The company said that its non-computing segments, which accounted for 78 percent of last quarter’s sales of NT$411.98 billion, are expected to see a 40 percent to 45 percent quarterly decline in sales this quarter.
Shipments of notebook computers this quarter are to drop by 25 to 30 percent from last quarter, while motherboard and desktop computer shipments are to be flat or fall by 5 percent from a quarter earlier, the company said.
Pegatron chief financial officer Charles Lin (林秋炭) said the company’s capital expenditure is US$300 million this year, with most of the money to be allocated for new facility and equipment purchases in the second half of the year.
The company’s board yesterday approved a proposal to distribute a cash dividend of NT$12.95 billion, or NT$5 per share, based on last year’s earnings of NT$28.87 billion, or NT$9.23 per share.

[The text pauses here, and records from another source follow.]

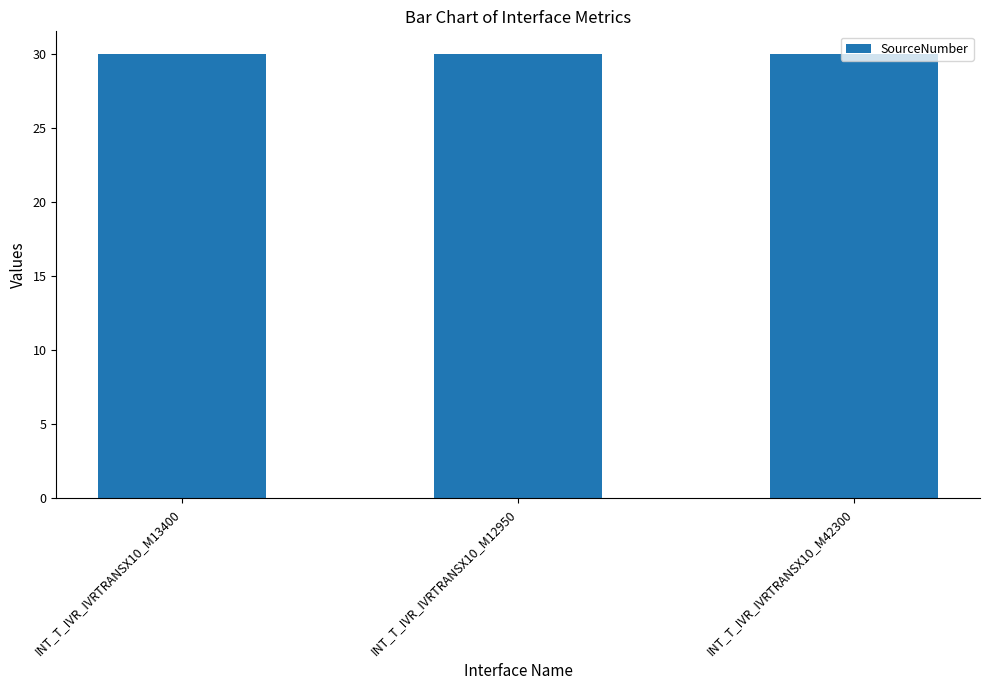

Between INT_T_IVR_IVRTRANSX10_M13400 and INT_T_IVR_IVRTRANSX10_M42300, which is larger?

INT_T_IVR_IVRTRANSX10_M13400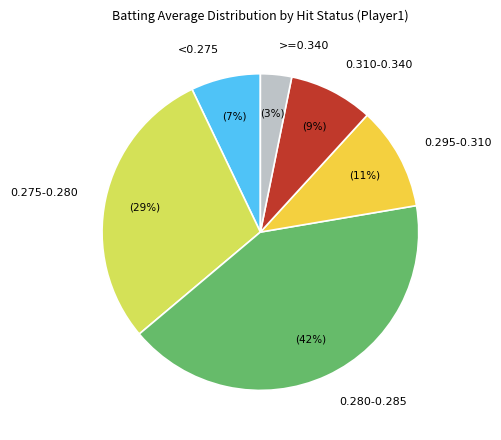

Is it true that >=0.340 is 3% of the pie?

True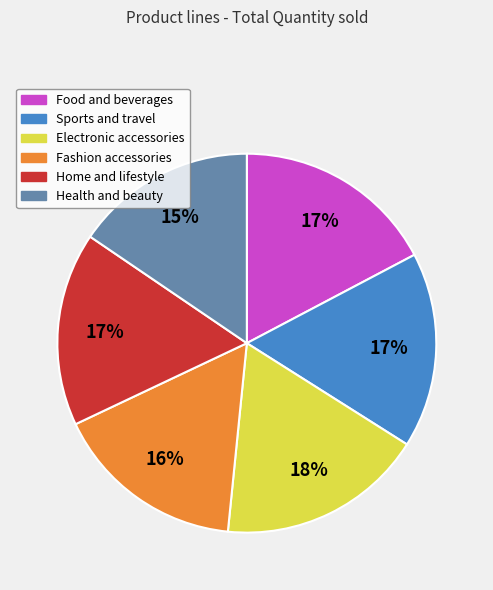

Is there a majority slice in this chart?

No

That translates into a payout ratio of 54.17 percent, lower than the previous year’s 65.7 percent.
The planned cash dividend suggests a dividend yield of 6.15 percent, based on Pegatron’s closing price of NT$81.3 in Taipei trading yesterday.
Separately, Cheng welcomed former minister of finance Lin Chuan’s (林全) appointment as the premier of the Democratic Progressive Party administration, which is to take office on May 20, saying that Lin’s familiarity with Taiwan’s industries will definitely benefit the nation.
Lin is an independent director of the Pegatron board and its subsidiary Castek Holdings Ltd (鎧勝).
“Lin has been serving as Pegatron’s independent board director since we split from Asustek [Computer Inc, 華碩] in 2010 and he has offered insightful advice to us over the past six years,” Cheng said.
He said Pegatron would seek a suitable candidate for independent director with Lin to assume his new post.